#### INSTRUCTIONS TO FOLLOW:
With all pictures omitted, return verbatim the lines from the beginning of the records below through the line containing "index dip: (80, 147)".

++++ SUPPLIED MATERIAL ++++

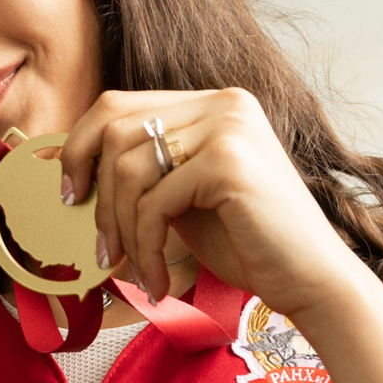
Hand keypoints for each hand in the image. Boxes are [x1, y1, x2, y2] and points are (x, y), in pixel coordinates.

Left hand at [56, 87, 368, 318]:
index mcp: (211, 103)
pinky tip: (156, 280)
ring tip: (133, 268)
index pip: (118, 105)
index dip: (80, 147)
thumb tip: (74, 171)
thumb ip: (145, 172)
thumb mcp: (183, 195)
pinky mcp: (228, 162)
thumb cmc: (246, 243)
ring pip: (128, 168)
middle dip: (98, 196)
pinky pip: (153, 202)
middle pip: (115, 130)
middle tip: (102, 248)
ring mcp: (228, 126)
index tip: (71, 193)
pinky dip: (145, 247)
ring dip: (121, 229)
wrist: (310, 280)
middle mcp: (222, 102)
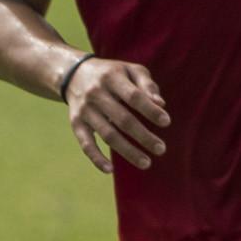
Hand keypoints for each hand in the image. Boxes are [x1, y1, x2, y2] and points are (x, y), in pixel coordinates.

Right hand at [65, 56, 169, 173]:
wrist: (73, 74)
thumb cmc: (112, 73)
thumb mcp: (130, 70)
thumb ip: (147, 85)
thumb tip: (161, 104)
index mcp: (112, 78)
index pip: (134, 97)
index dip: (150, 110)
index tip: (166, 122)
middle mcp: (95, 94)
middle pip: (122, 119)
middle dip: (143, 136)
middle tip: (161, 149)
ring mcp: (84, 110)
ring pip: (107, 134)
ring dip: (127, 151)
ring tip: (146, 163)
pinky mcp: (76, 123)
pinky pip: (85, 143)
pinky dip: (96, 158)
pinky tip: (110, 170)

++++

#### RESULT FOR THIS EXERCISE:
Hand keypoints for each hand in the image. Boxes are [x1, y1, x2, y2] and points are (x, y), in pixel coordinates.

Left hand at [56, 87, 368, 318]:
index mcp: (211, 103)
pinky tip: (156, 280)
ring tip: (133, 268)
index pip: (118, 105)
index dip: (80, 147)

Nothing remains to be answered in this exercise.